Im Iran haben „O-Hum“ Kultstatus. Ihre Platten durften nicht erscheinen, öffentliche Auftritte wurden untersagt. Ihr Vergehen: Sie nahmen die Texte des persischen Dichters Hafez und machten dazu Rockmusik

Nein, sie singen nicht „I can‘t get no Satifaction.“ Sie singen Texte wie diesen: „Du, vor dem die keusche Knospe sich errötend neigt / Und die trunkene Narzisse Scham und Staunen zeigt! / Kann mit dir doch selbst die Rose sich vergleichen nicht, / Denn sie borget von dem Monde, er von dir das Licht.“

Schwer vorstellbar, dass eine Band, die solche Texte singt, verboten wird, doch O-Hum aus Teheran ist genau das passiert. „Respektlos“ fanden die iranischen Kulturwächter die Verbindung von persischer Poesie mit westlicher Rockmusik. So sehr, dass die Band keine Platten herausbringen und keine öffentlichen Konzerte geben durfte.
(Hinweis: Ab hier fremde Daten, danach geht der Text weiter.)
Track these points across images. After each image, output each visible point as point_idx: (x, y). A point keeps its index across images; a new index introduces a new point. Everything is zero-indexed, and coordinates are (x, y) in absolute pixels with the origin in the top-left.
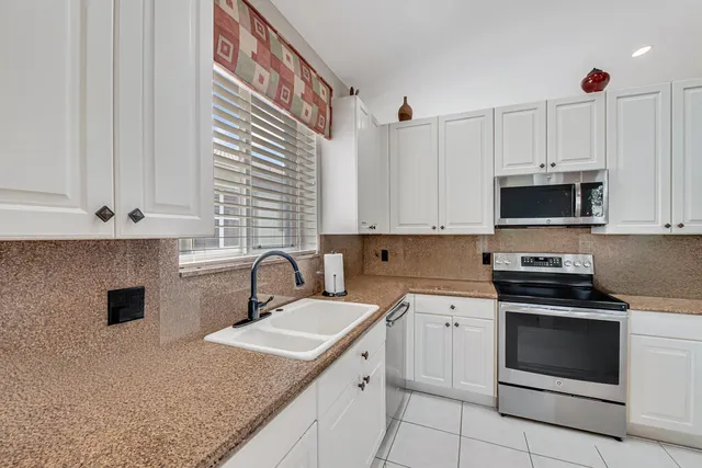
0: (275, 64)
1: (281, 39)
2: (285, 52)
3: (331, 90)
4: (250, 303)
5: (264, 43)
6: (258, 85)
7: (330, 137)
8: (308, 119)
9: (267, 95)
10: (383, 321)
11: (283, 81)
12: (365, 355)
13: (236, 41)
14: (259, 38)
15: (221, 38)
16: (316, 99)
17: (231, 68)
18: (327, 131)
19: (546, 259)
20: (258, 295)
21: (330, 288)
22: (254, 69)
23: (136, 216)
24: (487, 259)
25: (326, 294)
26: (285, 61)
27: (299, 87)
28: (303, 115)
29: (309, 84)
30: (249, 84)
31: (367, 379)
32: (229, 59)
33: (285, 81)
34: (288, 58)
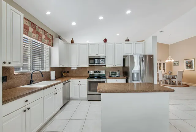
0: (38, 33)
1: (39, 28)
2: (40, 30)
3: (53, 36)
4: (31, 81)
5: (35, 29)
6: (33, 37)
7: (53, 46)
8: (46, 43)
9: (36, 39)
10: (62, 84)
11: (39, 36)
12: (56, 88)
13: (28, 30)
14: (34, 29)
15: (25, 29)
16: (48, 39)
17: (27, 35)
18: (52, 45)
19: (98, 72)
20: (33, 79)
21: (52, 79)
22: (32, 34)
23: (9, 63)
24: (89, 72)
25: (51, 80)
26: (40, 32)
27: (44, 37)
28: (45, 42)
29: (46, 36)
30: (31, 37)
31: (56, 93)
32: (26, 33)
33: (40, 36)
34: (41, 31)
Im Iran kursiert ihre Musik in vielen Raubkopien, lustigerweise lassen sich die Tracks problemlos von der Webseite der Band herunterladen (www.o-hum.com). Vielleicht hat gerade das Verbot dazu beigetragen, dass O-Hum im Iran eine regelrechte Kultband wurde, die ihre Konzerte nun eben „privat“ an Orten wie der russisch-orthodoxen Kirche von Teheran abhielt.

Dabei ist die Musik von O-Hum nach westlichen Maßstäben alles andere als wild oder sonstwie durchgeknallt. Eher fühlt man sich an den freundlichen Sound von Folkrockfestivals der 80er erinnert. Keine steilen Posen, dafür schöne Melodien, vorgetragen von E-Gitarren und vielen anderen Saiteninstrumenten.

Nachdem die Band sich zwischenzeitlich aufgelöst und nach Kanada ausgewandert war, trifft sie sich jetzt in alter Besetzung bei einigen Konzerten in Deutschland wieder, wo die ganze Aufregung um die Rockmusik und Poesie nur schwer zu verstehen ist.

O-Hum heißt eigentlich Illusion, doch so illusorisch ist das Projekt, Rockmusik nach Teheran zu bringen, vielleicht doch nicht. O-Hum-Sänger Shahram Sharbaf ist inzwischen in seine Heimatstadt zurückgekehrt, wo er bei einem Benefizkonzert für die Erdbebenopfer von Bam fünf O-Hum-Songs vortragen durfte, ohne dass die Polizei einschritt.